Non solo, è stato anche fatto notare che sono tantissimi i soldi che entrano nelle casse dello Stato grazie a chi esercita queste attività. Assotabaccai- Confesercenti, forti di quasi 28 miliardi di gettito all'anno, ha aperto le danze: «Le nuove norme sui tabacchi e i videopoker non risolvono i problemi di salute pubblica, ma puniscono ingiustamente imprese e consumatori. Mettendo in luce la contraddizione di fondo della politica dello Stato che da un lato si dà al proibizionismo, e dall'altro utilizza le imposte sui due comparti per aumentare le entrate fiscali».

E riferendosi alle multe per chi vende sigarette ai minorenni hanno aggiunto: «Si trasformano i tabaccai in agenti di polizia. Intanto potrebbe crescere il contrabbando». Massimo Passamonti, presidente di Confindustria sistema gioco Italia spiega che «anche se gli obiettivi della proposta sono ampiamente condivisi dagli operatori del gioco legale, le modalità suggerite per perseguirli rischierebbero di paralizzare, se non azzerare, l'offerta del gioco legale a vantaggio dell'inevitabile riemersione di un'offerta illegale totalmente incontrollata».
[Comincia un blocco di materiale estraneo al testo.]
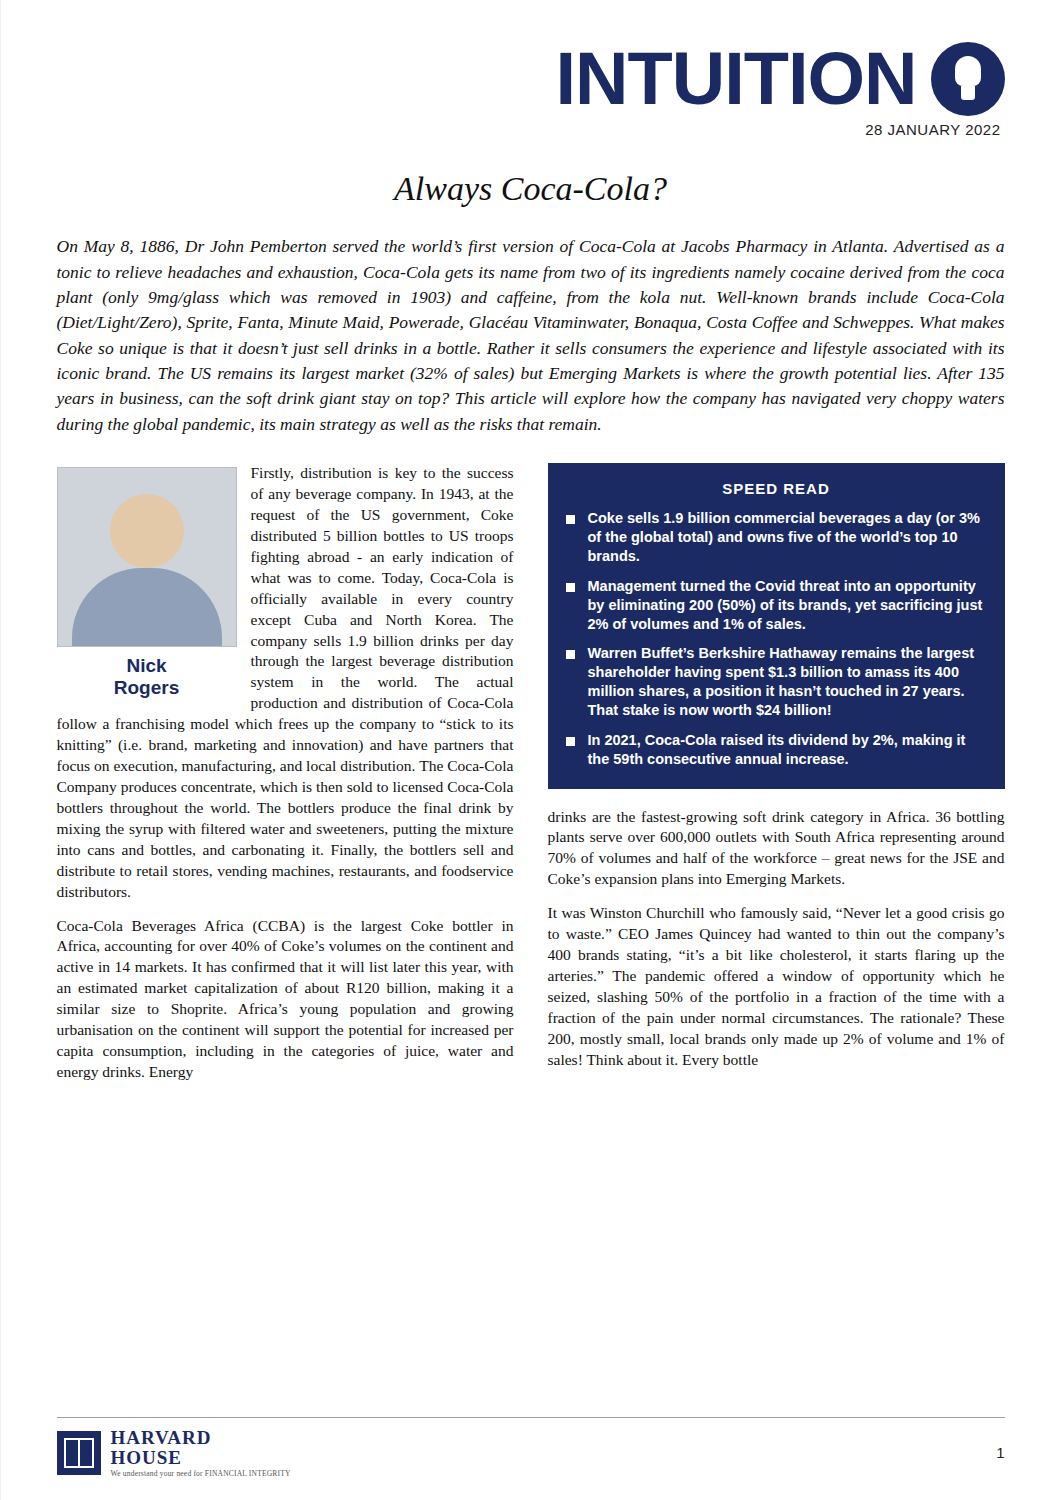INTUITION
28 JANUARY 2022
Always Coca-Cola?
On May 8, 1886, Dr John Pemberton served the world’s first version of Coca-Cola at Jacobs Pharmacy in Atlanta. Advertised as a tonic to relieve headaches and exhaustion, Coca-Cola gets its name from two of its ingredients namely cocaine derived from the coca plant (only 9mg/glass which was removed in 1903) and caffeine, from the kola nut. Well-known brands include Coca-Cola (Diet/Light/Zero), Sprite, Fanta, Minute Maid, Powerade, Glacéau Vitaminwater, Bonaqua, Costa Coffee and Schweppes. What makes Coke so unique is that it doesn’t just sell drinks in a bottle. Rather it sells consumers the experience and lifestyle associated with its iconic brand. The US remains its largest market (32% of sales) but Emerging Markets is where the growth potential lies. After 135 years in business, can the soft drink giant stay on top? This article will explore how the company has navigated very choppy waters during the global pandemic, its main strategy as well as the risks that remain.
Nick
Rogers
Firstly, distribution is key to the success of any beverage company. In 1943, at the request of the US government, Coke distributed 5 billion bottles to US troops fighting abroad - an early indication of what was to come. Today, Coca-Cola is officially available in every country except Cuba and North Korea. The company sells 1.9 billion drinks per day through the largest beverage distribution system in the world. The actual production and distribution of Coca-Cola follow a franchising model which frees up the company to “stick to its knitting” (i.e. brand, marketing and innovation) and have partners that focus on execution, manufacturing, and local distribution. The Coca-Cola Company produces concentrate, which is then sold to licensed Coca-Cola bottlers throughout the world. The bottlers produce the final drink by mixing the syrup with filtered water and sweeteners, putting the mixture into cans and bottles, and carbonating it. Finally, the bottlers sell and distribute to retail stores, vending machines, restaurants, and foodservice distributors.
Coca-Cola Beverages Africa (CCBA) is the largest Coke bottler in Africa, accounting for over 40% of Coke’s volumes on the continent and active in 14 markets. It has confirmed that it will list later this year, with an estimated market capitalization of about R120 billion, making it a similar size to Shoprite. Africa’s young population and growing urbanisation on the continent will support the potential for increased per capita consumption, including in the categories of juice, water and energy drinks. Energy
SPEED READ
Coke sells 1.9 billion commercial beverages a day (or 3% of the global total) and owns five of the world’s top 10 brands.
Management turned the Covid threat into an opportunity by eliminating 200 (50%) of its brands, yet sacrificing just 2% of volumes and 1% of sales.
Warren Buffet’s Berkshire Hathaway remains the largest shareholder having spent $1.3 billion to amass its 400 million shares, a position it hasn’t touched in 27 years. That stake is now worth $24 billion!
In 2021, Coca-Cola raised its dividend by 2%, making it the 59th consecutive annual increase.
drinks are the fastest-growing soft drink category in Africa. 36 bottling plants serve over 600,000 outlets with South Africa representing around 70% of volumes and half of the workforce – great news for the JSE and Coke’s expansion plans into Emerging Markets.
It was Winston Churchill who famously said, “Never let a good crisis go to waste.” CEO James Quincey had wanted to thin out the company’s 400 brands stating, “it’s a bit like cholesterol, it starts flaring up the arteries.” The pandemic offered a window of opportunity which he seized, slashing 50% of the portfolio in a fraction of the time with a fraction of the pain under normal circumstances. The rationale? These 200, mostly small, local brands only made up 2% of volume and 1% of sales! Think about it. Every bottle
HARVARD
HOUSE
We understand your need for FINANCIAL INTEGRITY
1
Nel decreto si impone ai locali con gioco d'azzardo di stare ad almeno 500 metri da scuole, centri giovanili, residenze sanitarie, luoghi di culto. I sindaci se in certe zone ci sono troppi fenomeni di "ludopatia", la malattia legata al gioco, possono addirittura disporre chiusure di tre mesi o limitazioni di orario.

«La genericità della norma - dice sempre Passamonti - comporterebbe una difficile applicabilità reale, paralizzando l'operatività dell'intero comparto e avrebbe un significativo impatto sull'offerta di gioco legale determinando un forte calo della raccolta e la conseguente drastica riduzione delle entrate erariali per una somma stimata intorno ai 4 miliardi di euro, con evidenti ripercussioni economiche e occupazionali su un settore che impegna 5.800 imprese, oltre a 140mila punti vendita e con un bacino occupazionale di 100mila addetti».

Si dicono increduli da Assobibe (l'associazione degli industriali delle bevande analcoliche) e Mineracqua. «Le misure, che graverebbero su prodotti già penalizzati da un'aliquota Iva tra le più alte d'Europa, il 21% rispetto a una media del 16,5%, determinerebbero gravi ricadute per le imprese del settore, per i cittadini e per l'intero sistema Paese». La tassa prevista da Balduzzi per i produttori è 7 centesimi al litro. Le associazioni denunciano i rischi di contrazione di attività e di livelli occupazionali. «La proposta è ingiustificata da un punto di vista nutrizionale».

Per la Cgil il provvedimento di Balduzzi è «deludente». Il sindacato non è soddisfatto di come vengono affrontati temi come «cure primarie 24 ore al giorno, libera professione, non autosufficienza e edilizia sanitaria. Ci aspettavamo un intervento per riqualificare il servizio pubblico, duramente provato dai tagli. Invece ci troviamo di fronte a proposte confuse e contraddittorie». Critiche arrivano anche dalla Cisl che parla di un «piano evanescente e fatto senza confrontarsi con i sindacati». Gli anestesisti dell'Aaroi apprezzano invece gli ambulatori dei medici di famiglia aperti 24 ore su 24.